*Collected data*.
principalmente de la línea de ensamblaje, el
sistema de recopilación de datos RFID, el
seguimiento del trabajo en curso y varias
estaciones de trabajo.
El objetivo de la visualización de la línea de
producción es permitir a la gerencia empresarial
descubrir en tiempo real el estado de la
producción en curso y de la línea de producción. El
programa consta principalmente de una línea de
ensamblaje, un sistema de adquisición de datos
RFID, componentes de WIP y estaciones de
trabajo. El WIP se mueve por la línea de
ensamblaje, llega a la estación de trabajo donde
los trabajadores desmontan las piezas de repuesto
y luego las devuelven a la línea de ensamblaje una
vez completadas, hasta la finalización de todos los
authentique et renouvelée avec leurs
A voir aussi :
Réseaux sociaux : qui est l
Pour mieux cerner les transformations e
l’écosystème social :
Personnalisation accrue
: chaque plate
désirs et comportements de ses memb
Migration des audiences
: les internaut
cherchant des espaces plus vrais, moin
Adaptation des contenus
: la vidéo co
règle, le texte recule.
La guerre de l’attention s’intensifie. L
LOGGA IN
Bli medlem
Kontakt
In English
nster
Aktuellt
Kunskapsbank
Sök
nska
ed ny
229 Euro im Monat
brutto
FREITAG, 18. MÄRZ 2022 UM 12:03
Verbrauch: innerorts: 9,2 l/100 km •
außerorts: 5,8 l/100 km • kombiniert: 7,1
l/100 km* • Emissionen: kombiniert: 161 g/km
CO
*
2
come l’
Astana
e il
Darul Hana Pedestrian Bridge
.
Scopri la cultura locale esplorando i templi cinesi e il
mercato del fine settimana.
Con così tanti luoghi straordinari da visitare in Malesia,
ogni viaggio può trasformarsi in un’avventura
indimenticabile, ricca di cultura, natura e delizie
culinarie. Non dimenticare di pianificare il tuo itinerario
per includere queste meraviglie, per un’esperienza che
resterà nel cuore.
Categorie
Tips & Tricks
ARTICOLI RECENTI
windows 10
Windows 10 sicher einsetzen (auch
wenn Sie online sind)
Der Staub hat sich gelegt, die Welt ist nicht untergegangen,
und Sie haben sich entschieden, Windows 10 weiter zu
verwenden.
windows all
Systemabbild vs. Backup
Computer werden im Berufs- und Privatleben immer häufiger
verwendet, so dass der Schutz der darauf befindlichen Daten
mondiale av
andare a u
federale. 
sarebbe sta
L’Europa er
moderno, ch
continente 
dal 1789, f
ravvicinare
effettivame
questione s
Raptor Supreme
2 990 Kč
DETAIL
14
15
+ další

*Instructions to follow*.
Among the records, find every line with the word "curso" and copy it.

*Expected output*.
seguimiento del trabajo en curso y varias
producción en curso y de la línea de producción. El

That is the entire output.